Pictures from Rosalind Fox Solomon's The Forgotten introduce us to people who are chained to events in history that have permanently affected how they live. These events can never be forgotten. They often register on the body. They act as a reminder of incidents that others would like to forget.

A scene from Cambodia, presents two teenage girls smiling for the camera, though each has lost a leg to a landmine. A photograph made a generation after the war in Vietnam, shows the genetic effects of Agent Orange. A young man in New York reflects the tragedy of the AIDS epidemic.

The body is not the only recorder of life. The space in which these stories play out tells us something about Fox Solomon’s subjects. In a school in rural Guatemala, young children pretend to make music with paper instruments. A photograph from Tennessee presents an older woman seated on her stairs, mouth open, body blocked by rails, surrounded by an army of dolls.

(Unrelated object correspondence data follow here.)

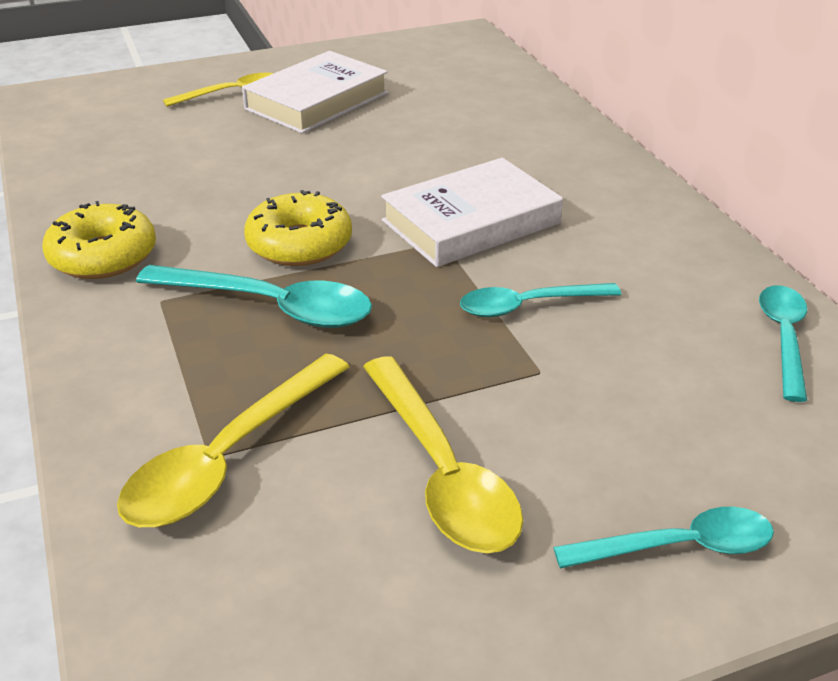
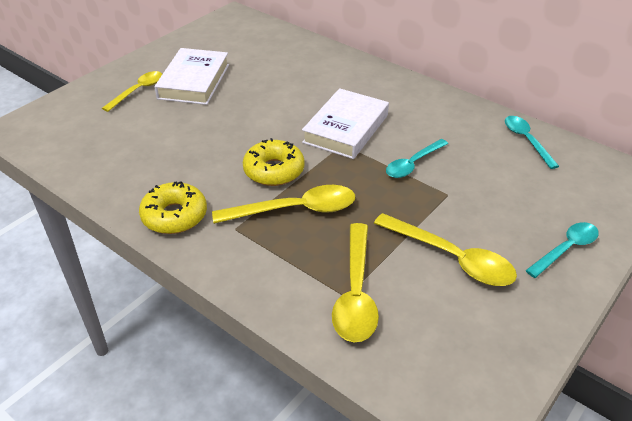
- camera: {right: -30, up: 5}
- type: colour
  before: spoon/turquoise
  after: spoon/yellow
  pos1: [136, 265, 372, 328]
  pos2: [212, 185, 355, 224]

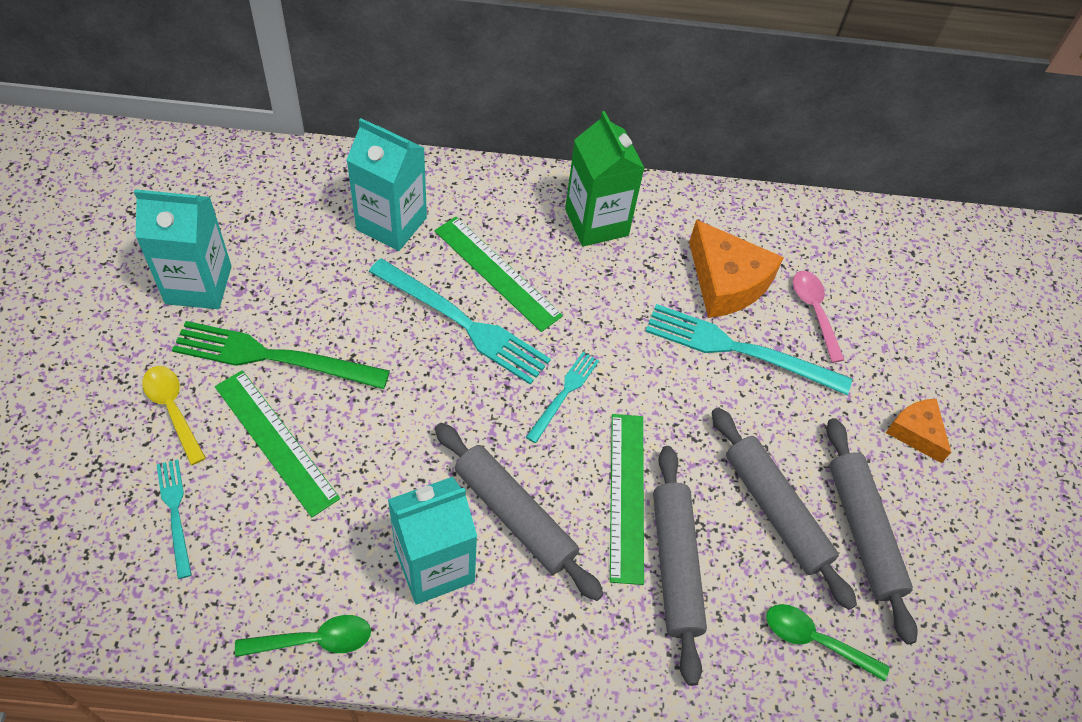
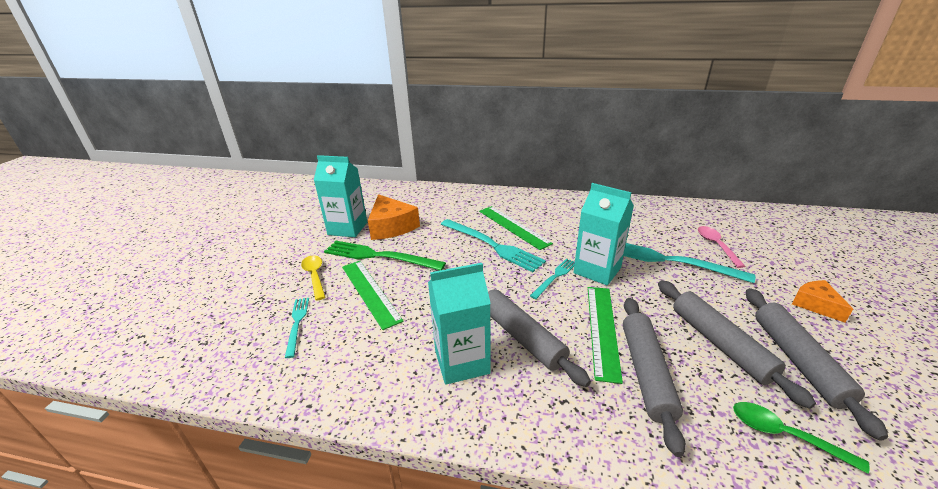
- camera: {right: 15, up: -25}
- type: missing
  before: spoon/green
  pos1: [235, 615, 371, 657]
- type: missing
  before: carton/green
  pos1: [565, 111, 644, 247]
- type: relocated
  before: carton/turquoise
  pos1: [346, 118, 427, 251]
  pos2: [573, 183, 634, 286]
- type: relocated
  before: cheese/orange
  pos1: [689, 219, 784, 318]
  pos2: [368, 194, 420, 240]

Each Fox Solomon photograph is a story of a life waiting to be discovered. Wherever she finds herself in the world, she finds individuals willing to share themselves with the camera, and ultimately to us. What allows us to look deeply into Fox Solomon's photographs is her compassionate point of view on subjects that might typically persuade us to look away, trying to forget what's right before our eyes.

The Forgotten draws from Solomon's extensive portfolio of work from 1976 – 2019. The show at Foley Gallery coincides with the release a MACK book of the same title.